Take every line from the listing below that contains "index".

- [Entries shown]
--- START ---

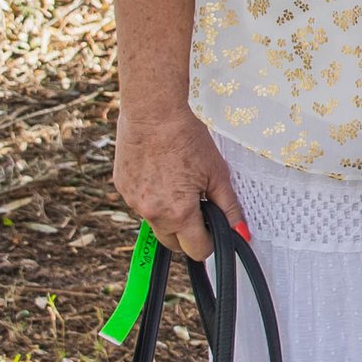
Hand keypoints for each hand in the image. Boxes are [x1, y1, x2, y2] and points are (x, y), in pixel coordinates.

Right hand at [112, 99, 243, 261]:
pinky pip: (140, 203)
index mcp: (178, 213)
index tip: (213, 229)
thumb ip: (229, 207)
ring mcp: (133, 201)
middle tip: (198, 208)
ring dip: (168, 213)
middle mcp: (152, 213)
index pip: (196, 250)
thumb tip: (240, 232)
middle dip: (187, 234)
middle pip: (172, 243)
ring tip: (178, 182)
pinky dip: (152, 196)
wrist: (153, 112)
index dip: (210, 242)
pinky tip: (160, 172)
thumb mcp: (217, 174)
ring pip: (155, 222)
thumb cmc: (186, 137)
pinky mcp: (122, 187)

--- END ---

- [Result of the task]
index mcp: (178, 213)
index tip: (213, 229)
index pip: (196, 250)
index dip: (210, 242)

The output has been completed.